Directive 1: Summarize the blog post below about The Wild Bunch: Casa in two sentences.
Directive 2: According to the blog post below, in what month and year was The Wild Bunch: Casa released?

Segment Start: Document excerpt

Friday, June 29, 2012

Time for a new featured work

The next release as I count forward toward today was The Wild Bunch: Casa which released in September 2011. It is the final installment of my Wild Bunch series and wraps up the subplot that ran through all three tales. Casa was my favorite of the cowboys in many ways, He's a Latino and grew up on a Texas ranch where his parents worked, knew poverty and hard times. He had tried to find his fortune in rodeo with his two buddies, Stace and Spark, and then came with them to work on Rainbow Ranch. He's found his niche there and a haven he cherishes. He too has been a love 'em and leave 'em tumbleweed and never settled with a long term relationship. That's partly because he developed a big crush on his boss when the three first went to work for Jason. He knows he is probably too young and certainly too far below his hero in social standing and much else but he knows that even if Stace and Spark slowly pull away from their ties to the ranch with their new loves, he will stay--until doomsday if it comes to that. As with Spark, it takes an unexpected and near tragic situation to break the inertia and start a chain of events that will lead to a happily ever after, or at least happy for now conclusion for the third of our cowboys.

Segment End: Document excerpt
Segment Start: Dataset excerpt

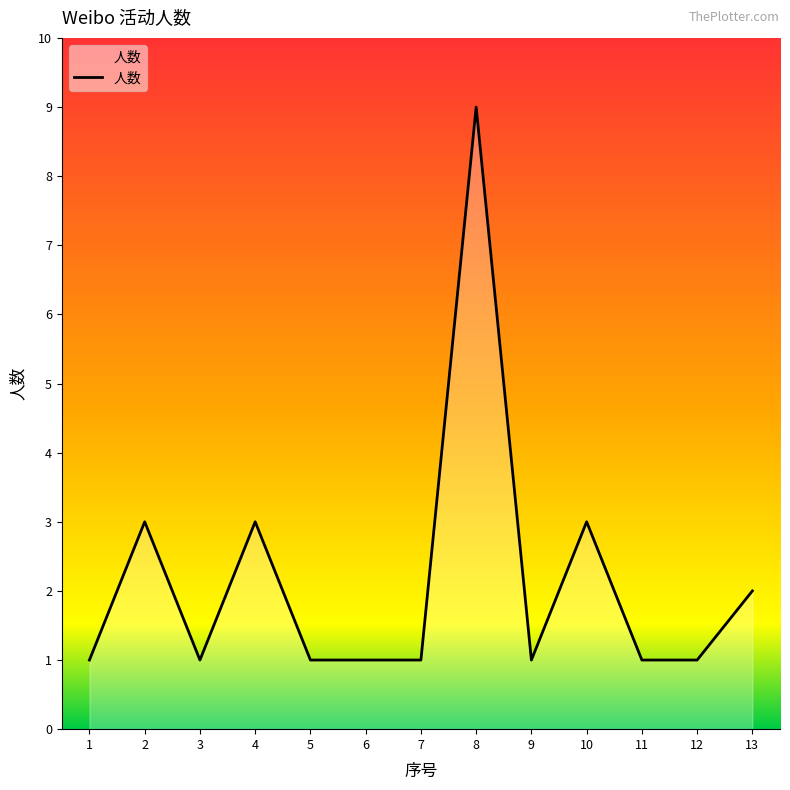

Which category has the highest value across all series?

8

Segment End: Dataset excerpt

Written response 1: The Wild Bunch: Casa, released in September 2011, is the final installment of the Wild Bunch series and wraps up the subplot that ran through all three tales. Casa is a Latino cowboy who found a cherished haven on Rainbow Ranch and has long had a crush on his boss, Jason, until an unexpected and near tragic situation starts a chain of events leading to a happy conclusion.

Written response 2: September 2011